(Data for this exercise):
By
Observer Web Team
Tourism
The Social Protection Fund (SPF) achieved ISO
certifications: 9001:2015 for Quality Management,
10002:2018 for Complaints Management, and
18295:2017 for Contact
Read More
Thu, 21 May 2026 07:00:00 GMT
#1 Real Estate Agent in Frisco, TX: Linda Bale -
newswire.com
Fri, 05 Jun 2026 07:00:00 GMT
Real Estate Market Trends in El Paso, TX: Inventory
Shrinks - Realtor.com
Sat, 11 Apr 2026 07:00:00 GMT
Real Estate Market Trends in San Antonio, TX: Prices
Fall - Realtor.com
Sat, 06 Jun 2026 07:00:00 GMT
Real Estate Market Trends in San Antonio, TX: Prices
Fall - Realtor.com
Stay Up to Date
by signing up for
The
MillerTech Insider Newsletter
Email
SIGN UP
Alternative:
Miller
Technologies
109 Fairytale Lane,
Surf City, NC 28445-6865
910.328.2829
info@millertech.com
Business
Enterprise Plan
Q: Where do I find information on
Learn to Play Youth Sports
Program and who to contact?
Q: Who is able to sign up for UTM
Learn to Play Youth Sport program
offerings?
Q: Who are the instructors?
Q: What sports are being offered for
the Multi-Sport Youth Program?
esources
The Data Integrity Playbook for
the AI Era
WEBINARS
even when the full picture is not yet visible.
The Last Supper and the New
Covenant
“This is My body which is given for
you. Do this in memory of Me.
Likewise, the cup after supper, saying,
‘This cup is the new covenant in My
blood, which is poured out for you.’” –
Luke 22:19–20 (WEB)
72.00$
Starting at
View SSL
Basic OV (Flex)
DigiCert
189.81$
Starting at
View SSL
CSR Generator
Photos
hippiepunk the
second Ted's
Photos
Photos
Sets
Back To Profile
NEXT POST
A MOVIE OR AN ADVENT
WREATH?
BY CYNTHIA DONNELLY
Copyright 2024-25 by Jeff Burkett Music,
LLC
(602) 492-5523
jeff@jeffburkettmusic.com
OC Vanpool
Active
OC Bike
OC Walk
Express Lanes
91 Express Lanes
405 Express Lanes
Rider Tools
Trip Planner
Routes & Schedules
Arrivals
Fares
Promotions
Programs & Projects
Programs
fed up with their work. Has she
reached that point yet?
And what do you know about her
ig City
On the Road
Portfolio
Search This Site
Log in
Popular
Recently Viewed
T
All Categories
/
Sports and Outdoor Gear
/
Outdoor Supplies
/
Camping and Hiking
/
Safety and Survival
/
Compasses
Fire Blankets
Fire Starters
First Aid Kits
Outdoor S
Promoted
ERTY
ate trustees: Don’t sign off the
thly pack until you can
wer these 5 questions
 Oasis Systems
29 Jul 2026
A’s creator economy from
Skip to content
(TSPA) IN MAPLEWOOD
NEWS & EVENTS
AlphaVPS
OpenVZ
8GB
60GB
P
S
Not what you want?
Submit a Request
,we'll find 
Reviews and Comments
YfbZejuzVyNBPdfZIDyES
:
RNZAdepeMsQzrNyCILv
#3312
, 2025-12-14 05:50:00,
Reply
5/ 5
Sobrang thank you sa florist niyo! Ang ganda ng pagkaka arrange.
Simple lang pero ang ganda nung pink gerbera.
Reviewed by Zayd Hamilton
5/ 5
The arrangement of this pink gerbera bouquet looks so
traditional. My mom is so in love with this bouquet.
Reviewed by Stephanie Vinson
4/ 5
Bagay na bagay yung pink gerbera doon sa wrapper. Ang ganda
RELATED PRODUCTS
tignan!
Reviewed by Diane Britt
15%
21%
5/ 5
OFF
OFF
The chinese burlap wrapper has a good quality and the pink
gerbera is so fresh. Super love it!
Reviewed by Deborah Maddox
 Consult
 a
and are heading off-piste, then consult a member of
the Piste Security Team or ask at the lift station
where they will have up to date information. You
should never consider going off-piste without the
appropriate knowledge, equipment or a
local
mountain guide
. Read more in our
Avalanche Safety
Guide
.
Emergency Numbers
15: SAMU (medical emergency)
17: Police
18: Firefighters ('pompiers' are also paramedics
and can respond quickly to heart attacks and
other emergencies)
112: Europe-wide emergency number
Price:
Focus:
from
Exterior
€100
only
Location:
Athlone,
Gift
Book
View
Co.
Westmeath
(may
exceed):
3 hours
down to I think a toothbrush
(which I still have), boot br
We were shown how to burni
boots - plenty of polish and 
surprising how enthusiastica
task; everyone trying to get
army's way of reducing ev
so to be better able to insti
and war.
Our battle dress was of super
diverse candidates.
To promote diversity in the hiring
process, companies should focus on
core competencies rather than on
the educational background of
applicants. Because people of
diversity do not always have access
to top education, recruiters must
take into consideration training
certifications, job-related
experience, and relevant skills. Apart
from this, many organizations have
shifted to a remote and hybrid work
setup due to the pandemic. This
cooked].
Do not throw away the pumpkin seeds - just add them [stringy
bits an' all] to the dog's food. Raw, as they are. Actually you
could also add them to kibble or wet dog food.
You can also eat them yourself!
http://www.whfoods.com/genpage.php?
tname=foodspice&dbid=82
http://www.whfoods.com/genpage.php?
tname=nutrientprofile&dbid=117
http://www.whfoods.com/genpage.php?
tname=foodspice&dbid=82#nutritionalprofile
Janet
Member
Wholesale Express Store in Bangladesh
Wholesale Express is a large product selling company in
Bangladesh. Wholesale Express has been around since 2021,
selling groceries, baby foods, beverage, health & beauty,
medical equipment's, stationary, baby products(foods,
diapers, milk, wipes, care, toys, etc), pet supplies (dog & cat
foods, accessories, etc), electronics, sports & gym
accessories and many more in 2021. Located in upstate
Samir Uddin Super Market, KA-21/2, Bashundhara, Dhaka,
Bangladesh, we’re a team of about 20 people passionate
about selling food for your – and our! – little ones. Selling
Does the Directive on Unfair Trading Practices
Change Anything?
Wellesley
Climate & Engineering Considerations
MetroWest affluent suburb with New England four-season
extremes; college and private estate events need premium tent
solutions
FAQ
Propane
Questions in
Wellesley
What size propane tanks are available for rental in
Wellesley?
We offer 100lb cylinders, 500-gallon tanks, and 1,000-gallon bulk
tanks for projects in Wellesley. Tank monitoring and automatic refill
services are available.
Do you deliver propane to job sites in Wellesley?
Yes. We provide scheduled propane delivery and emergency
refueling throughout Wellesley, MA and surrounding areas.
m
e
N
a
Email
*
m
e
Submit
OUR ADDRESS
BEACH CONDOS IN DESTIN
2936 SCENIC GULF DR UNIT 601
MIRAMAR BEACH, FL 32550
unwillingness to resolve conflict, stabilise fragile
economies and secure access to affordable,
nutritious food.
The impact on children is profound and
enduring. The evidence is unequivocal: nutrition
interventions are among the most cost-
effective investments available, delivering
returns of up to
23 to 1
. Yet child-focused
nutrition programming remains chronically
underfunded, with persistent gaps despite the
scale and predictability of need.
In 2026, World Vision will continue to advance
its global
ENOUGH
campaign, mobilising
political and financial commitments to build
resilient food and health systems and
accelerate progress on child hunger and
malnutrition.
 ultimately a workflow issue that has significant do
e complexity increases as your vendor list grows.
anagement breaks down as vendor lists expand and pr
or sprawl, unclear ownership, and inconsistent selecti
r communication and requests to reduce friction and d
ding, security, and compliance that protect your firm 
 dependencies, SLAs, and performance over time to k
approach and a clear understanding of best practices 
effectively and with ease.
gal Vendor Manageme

(To-do item): Can you lay out the stretch of the listing from its very first line through the line containing "Thu, 21 May 2026 07:00:00 GMT" as a numbered list, skipping any blank lines?

(Result of the exercise):
1. By
2. Observer Web Team
3. Tourism
4. The Social Protection Fund (SPF) achieved ISO
5. certifications: 9001:2015 for Quality Management,
6. 10002:2018 for Complaints Management, and
7. 18295:2017 for Contact
8. Read More
9. Thu, 21 May 2026 07:00:00 GMT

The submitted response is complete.